───── TEXT SECTION

Synthetic data for research on rare diseases
An interdisciplinary team laid the groundwork for SHARE — a synthetic health data repository for rare diseases — at the second Sandpit workshop of the Wübben Stiftung Wissenschaft in Frankfurt.
The goal is to create a standardized, privacy-compliant, and openly accessible data environment that supports the training of AI models and global health research. For rare diseases, high-quality data is often difficult to access—or simply unavailable. Synthetic data is artificially generated and can reflect the statistical properties of real data. These data are extremely important for clinical research, especially in the field of rare diseases. Another challenge lies in the global comparability of already trained AI models, since the datasets they are based on are often not accessible. SHARE aims to close this gap by providing standardized data for researchers worldwide.
Jannik Schaaf and Richard Noll from Goethe University Frankfurt led the group that addressed the technical and ethical challenges of generating and validating synthetic data. Key insights from the workshop included:
- Integrating unstructured electronic patient data is complex, especially when handwritten notes are involved.

──────────

TASKS TO COMPLETE |
• a. Can you answer these questions on the SHARE text?
(i) At which event was the groundwork for SHARE laid?
(ii) Who led the group that addressed the technical and ethical challenges of synthetic data?
(iii) When is integrating unstructured electronic patient data especially complex?
• b. Could you extend the text about SHARE from its last line?
The data that follow have no connection to the text about SHARE.

───── RECORDS SHOWN

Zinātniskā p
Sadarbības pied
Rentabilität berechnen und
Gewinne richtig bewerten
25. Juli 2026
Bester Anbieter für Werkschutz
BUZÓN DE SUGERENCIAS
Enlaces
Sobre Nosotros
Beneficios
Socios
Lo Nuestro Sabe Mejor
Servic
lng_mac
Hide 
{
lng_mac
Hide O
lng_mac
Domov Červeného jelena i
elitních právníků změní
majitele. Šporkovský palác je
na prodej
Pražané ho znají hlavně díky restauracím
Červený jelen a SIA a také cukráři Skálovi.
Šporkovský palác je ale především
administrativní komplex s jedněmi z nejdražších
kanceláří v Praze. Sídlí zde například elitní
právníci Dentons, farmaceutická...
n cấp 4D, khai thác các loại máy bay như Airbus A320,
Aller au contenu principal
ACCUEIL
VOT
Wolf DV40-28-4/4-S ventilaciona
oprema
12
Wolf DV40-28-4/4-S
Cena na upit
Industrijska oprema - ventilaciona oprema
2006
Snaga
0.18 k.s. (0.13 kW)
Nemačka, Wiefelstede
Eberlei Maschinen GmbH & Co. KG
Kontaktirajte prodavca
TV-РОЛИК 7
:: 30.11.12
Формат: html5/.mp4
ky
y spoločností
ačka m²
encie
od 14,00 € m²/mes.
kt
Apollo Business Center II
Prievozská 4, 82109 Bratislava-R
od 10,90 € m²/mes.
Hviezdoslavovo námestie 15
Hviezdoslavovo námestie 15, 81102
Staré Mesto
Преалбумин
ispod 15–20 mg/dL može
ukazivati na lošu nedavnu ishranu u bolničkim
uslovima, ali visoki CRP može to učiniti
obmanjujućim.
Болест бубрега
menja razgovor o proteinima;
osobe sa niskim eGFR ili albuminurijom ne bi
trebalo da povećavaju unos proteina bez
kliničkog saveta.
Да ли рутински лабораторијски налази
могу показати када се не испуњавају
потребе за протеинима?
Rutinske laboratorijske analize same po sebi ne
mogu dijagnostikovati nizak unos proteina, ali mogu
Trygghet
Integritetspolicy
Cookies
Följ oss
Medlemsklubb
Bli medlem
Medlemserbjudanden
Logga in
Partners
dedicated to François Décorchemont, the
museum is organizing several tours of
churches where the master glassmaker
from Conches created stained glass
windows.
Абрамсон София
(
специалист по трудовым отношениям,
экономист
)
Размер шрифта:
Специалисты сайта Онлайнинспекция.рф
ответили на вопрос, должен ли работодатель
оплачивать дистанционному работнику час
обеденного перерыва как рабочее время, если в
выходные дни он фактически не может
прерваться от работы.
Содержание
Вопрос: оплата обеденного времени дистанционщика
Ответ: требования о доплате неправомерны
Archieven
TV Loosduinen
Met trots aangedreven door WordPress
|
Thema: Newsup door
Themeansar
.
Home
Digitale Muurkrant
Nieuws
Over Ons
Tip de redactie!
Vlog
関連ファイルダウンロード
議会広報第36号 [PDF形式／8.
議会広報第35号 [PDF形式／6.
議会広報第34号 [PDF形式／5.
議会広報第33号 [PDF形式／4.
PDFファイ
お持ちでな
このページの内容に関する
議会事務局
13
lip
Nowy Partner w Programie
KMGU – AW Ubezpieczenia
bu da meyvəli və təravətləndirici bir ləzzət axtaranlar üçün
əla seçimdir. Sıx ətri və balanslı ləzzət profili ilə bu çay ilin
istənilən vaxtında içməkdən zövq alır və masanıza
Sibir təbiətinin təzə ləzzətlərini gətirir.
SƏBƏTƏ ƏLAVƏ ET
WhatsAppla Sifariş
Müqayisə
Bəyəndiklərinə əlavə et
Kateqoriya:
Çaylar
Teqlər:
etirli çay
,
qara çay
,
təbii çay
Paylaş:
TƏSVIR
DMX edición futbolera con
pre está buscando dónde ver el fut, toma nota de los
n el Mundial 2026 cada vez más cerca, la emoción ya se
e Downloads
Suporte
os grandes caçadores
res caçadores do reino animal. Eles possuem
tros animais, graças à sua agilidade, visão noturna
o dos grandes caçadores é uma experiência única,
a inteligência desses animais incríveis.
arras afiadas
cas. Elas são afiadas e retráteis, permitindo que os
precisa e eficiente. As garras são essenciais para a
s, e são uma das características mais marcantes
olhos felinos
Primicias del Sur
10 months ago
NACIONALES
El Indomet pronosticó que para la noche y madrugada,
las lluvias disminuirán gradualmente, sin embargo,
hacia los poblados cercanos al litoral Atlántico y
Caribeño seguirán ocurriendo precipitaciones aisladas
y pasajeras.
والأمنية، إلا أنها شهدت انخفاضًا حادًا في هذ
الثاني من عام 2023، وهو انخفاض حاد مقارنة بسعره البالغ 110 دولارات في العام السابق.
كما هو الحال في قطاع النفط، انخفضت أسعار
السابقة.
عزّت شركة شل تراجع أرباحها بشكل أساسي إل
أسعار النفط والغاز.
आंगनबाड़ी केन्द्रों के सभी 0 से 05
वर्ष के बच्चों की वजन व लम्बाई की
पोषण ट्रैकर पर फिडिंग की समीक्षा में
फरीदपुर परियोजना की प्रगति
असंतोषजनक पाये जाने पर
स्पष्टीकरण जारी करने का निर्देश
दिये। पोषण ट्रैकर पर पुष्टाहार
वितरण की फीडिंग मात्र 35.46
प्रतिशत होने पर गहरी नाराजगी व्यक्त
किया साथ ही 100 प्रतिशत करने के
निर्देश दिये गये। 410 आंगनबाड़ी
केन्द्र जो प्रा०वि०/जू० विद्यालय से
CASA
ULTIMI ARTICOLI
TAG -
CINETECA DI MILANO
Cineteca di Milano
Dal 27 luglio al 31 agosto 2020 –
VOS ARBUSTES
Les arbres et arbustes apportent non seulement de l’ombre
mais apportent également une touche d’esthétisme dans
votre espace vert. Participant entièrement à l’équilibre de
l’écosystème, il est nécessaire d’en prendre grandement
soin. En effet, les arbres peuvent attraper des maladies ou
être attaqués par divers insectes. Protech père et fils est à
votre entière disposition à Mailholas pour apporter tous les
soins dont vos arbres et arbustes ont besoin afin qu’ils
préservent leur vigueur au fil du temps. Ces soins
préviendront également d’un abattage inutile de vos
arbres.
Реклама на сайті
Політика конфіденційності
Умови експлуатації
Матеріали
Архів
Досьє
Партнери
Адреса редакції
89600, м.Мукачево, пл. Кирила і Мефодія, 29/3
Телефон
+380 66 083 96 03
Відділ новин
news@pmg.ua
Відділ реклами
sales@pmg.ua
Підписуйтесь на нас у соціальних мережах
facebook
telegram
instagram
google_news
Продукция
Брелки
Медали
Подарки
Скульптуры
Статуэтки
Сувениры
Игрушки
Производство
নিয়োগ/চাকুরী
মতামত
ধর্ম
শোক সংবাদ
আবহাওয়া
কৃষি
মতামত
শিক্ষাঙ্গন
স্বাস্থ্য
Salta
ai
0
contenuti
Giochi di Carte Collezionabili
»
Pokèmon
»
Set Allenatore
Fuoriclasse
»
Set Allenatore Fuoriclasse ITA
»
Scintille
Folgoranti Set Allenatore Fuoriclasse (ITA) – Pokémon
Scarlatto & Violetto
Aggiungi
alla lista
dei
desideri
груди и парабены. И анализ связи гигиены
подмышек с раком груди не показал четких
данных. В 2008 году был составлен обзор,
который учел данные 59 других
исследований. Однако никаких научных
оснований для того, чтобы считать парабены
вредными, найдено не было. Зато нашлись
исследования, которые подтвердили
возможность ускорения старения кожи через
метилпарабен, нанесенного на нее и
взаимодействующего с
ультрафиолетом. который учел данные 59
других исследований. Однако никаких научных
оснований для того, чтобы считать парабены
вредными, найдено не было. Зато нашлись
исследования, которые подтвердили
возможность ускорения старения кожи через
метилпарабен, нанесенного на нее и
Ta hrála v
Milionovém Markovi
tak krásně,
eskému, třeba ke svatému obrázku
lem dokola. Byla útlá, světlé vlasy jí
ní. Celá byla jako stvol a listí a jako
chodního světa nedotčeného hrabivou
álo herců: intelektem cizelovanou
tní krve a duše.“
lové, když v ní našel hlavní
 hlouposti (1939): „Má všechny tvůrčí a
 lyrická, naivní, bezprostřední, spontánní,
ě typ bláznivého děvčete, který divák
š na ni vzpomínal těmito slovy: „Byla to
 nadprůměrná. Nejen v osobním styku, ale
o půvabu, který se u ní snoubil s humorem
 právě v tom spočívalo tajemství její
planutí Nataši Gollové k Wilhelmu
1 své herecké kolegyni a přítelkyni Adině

──────────

TASK RESULTS |
• a.
(i) At the second Sandpit workshop of the Wübben Stiftung Wissenschaft in Frankfurt.
(ii) Jannik Schaaf and Richard Noll from Goethe University Frankfurt.
(iii) When handwritten notes are involved.

• b.
- A narrow disease focus facilitates implementation and project validation.
- International interoperability standards are essential (OMOP, FHIR, SNOMED CT).
- Robust validation and quality assurance processes are required for synthetic data.
The results of the Sandpit workshop “Building SHARE: the Synthetic Health dAta REpository” provide a solid foundation for addressing key development challenges in building a synthetic health data repository for rare diseases. The SHARE initiative is now moving forward with the next steps toward real-world implementation.
The idea behind the funding format: Inviting researchers and relevant stakeholders to work outside their comfort zone in unconventional constellations in order to generate unorthodox ideas for projects and solutions that set out to tackle highly relevant challenges in today’s society.